I am intelligent. I am book smart. I am a nerd. I am a geek. I am a dork. And those are just Some of the traits that make me who I am. And if you don’t like that… then screw off. I can’t… hell, I refuse to change myself to suit others. I refuse to be embarrassed. I want to own myself. And I want my self-worth back. This is literally a small fraction of who I am. I have to say it to myself and I have to acknowledge it because it is a part of who I am and it is a part I felt badly about. And maybe that is weird. But I did.
And I am not going to brag about it. Or be a dick about it. Or call myself a stable genius. Or belittle people. Or be arrogant. Or a douchenozzle. Or introduce myself and then say my IQ is such and such and say I am super duper smart like a bag of dicks. I hate people like that. And just because I am smart doesn’t mean I can figure out a damn Rubik’s Cube or beat my spouse at Scrabble. Or find a cure for cancer. Or use it in any meaningful way at all. And like I said every, single person out there knows more than you about something, has a skill you do not have, has an experience you do not have, has different traits you admire because you do not have them. Diversity is awesome. And besides that my IQ is moot with chronic illness… brain fog and dizziness and vertigo and pain… sort of make it hard to do that thinking thing most of the time. I rather value my creativity more. And my wicked humour and sense of humour. And my love of writing.
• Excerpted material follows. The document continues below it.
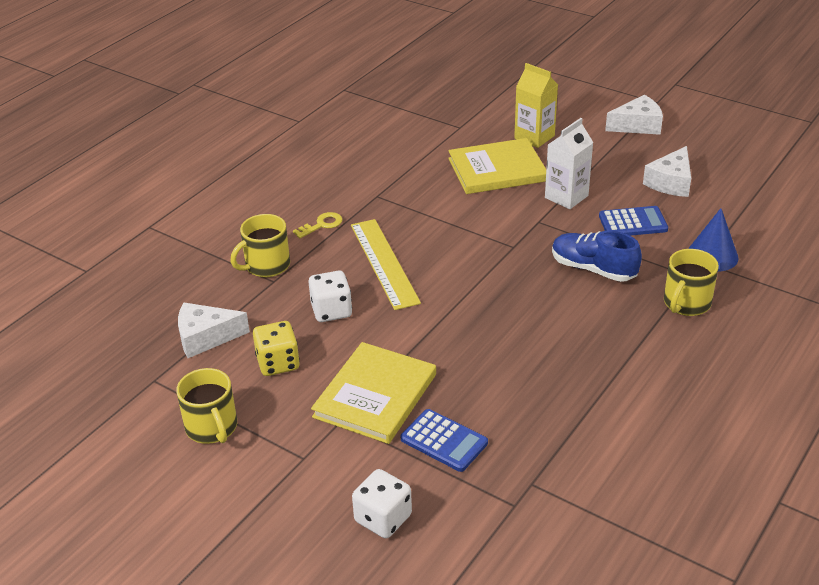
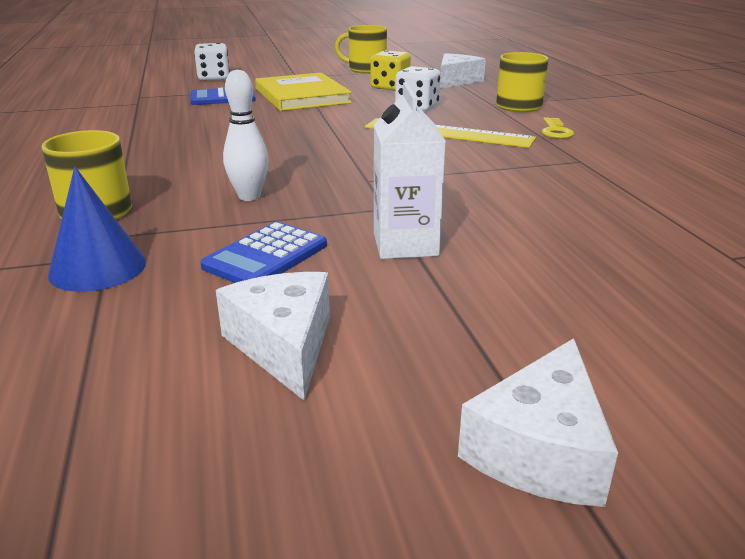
camera: 130 degrees right, 10 degrees down
(497, 170) = (550, 232): yellow book -> none
(534, 137) = (624, 300): yellow carton -> none
(593, 269) = (249, 196): blue shoe -> white bowling pin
I think this hating a part of yourself because others treat you like you Should… is never right. Not ever. So love that trait or characteristic that makes you weird. Fuck other people. You be you. So if I say some random fact or I know the answer to some obscure question don’t be a dick about it. It may be my intelligence or more likely it is my research into weird things as a writer and the weird shows I watch that are bizarre. Bet you know weird shit too.